### Task brief
Set down the full listing below word for word; pictures stay out of the copy.

### Records shown

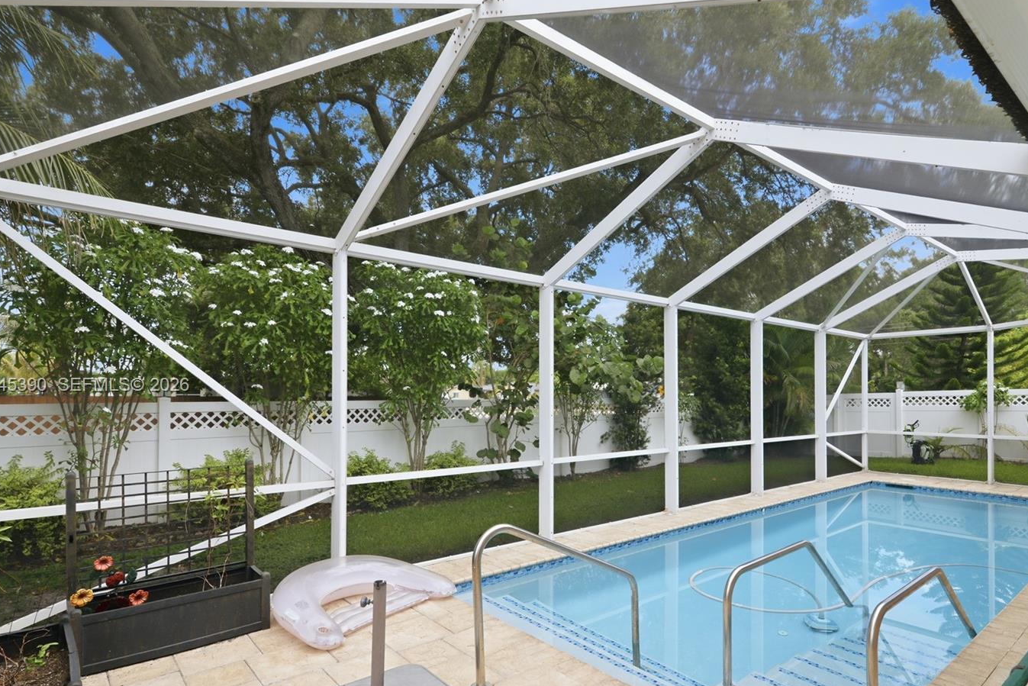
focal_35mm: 19
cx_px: 562
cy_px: 386
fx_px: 543
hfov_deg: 86.6
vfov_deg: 64.4
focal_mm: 16
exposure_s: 1/125
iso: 320
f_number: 10
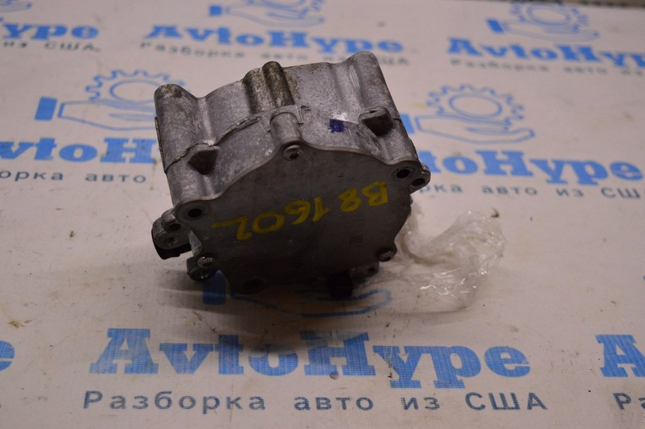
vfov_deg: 22.6
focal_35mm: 60
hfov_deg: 33.4
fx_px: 1074
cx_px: 322
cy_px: 214
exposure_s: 1/400
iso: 1600
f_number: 4.8
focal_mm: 40
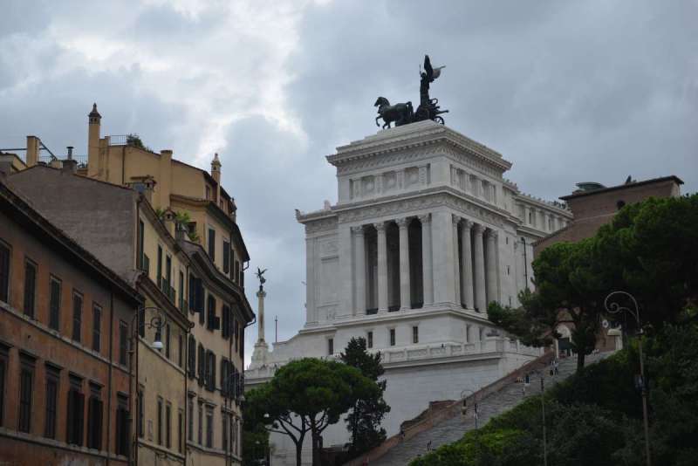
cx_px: 349
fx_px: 1202
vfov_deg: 21.9
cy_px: 233
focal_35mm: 62
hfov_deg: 32.4
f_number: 3.2
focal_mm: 62
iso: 125
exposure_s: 1/400
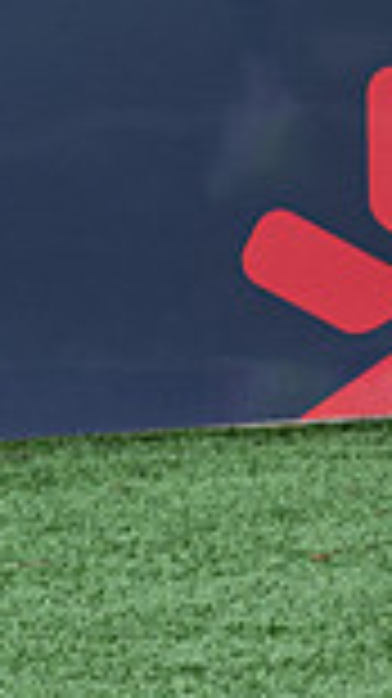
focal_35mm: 634
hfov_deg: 1.9
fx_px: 11735
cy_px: -180
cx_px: 1616
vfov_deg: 3.4
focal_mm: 91
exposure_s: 1/250
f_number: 5
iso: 250
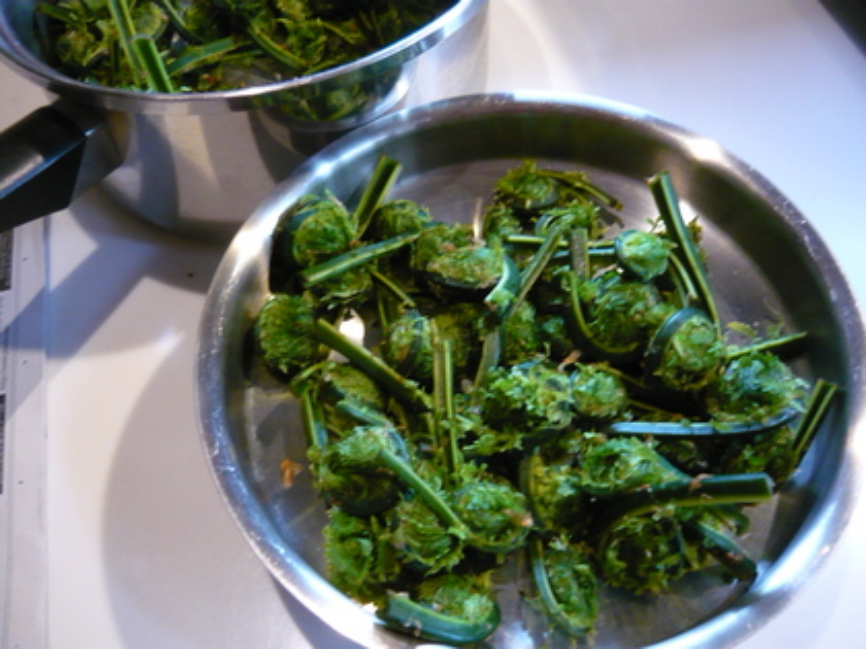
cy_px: 324
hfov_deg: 55.4
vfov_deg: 42.9
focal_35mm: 33
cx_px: 433
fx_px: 826
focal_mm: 5.5
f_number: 2.8
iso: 400
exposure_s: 1/8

### Exercise answer
focal_35mm: 19
cx_px: 562
cy_px: 386
fx_px: 543
hfov_deg: 86.6
vfov_deg: 64.4
focal_mm: 16
exposure_s: 1/125
iso: 320
f_number: 10
vfov_deg: 22.6
focal_35mm: 60
hfov_deg: 33.4
fx_px: 1074
cx_px: 322
cy_px: 214
exposure_s: 1/400
iso: 1600
f_number: 4.8
focal_mm: 40
cx_px: 349
fx_px: 1202
vfov_deg: 21.9
cy_px: 233
focal_35mm: 62
hfov_deg: 32.4
f_number: 3.2
focal_mm: 62
iso: 125
exposure_s: 1/400
focal_35mm: 634
hfov_deg: 1.9
fx_px: 11735
cy_px: -180
cx_px: 1616
vfov_deg: 3.4
focal_mm: 91
exposure_s: 1/250
f_number: 5
iso: 250
cy_px: 324
hfov_deg: 55.4
vfov_deg: 42.9
focal_35mm: 33
cx_px: 433
fx_px: 826
focal_mm: 5.5
f_number: 2.8
iso: 400
exposure_s: 1/8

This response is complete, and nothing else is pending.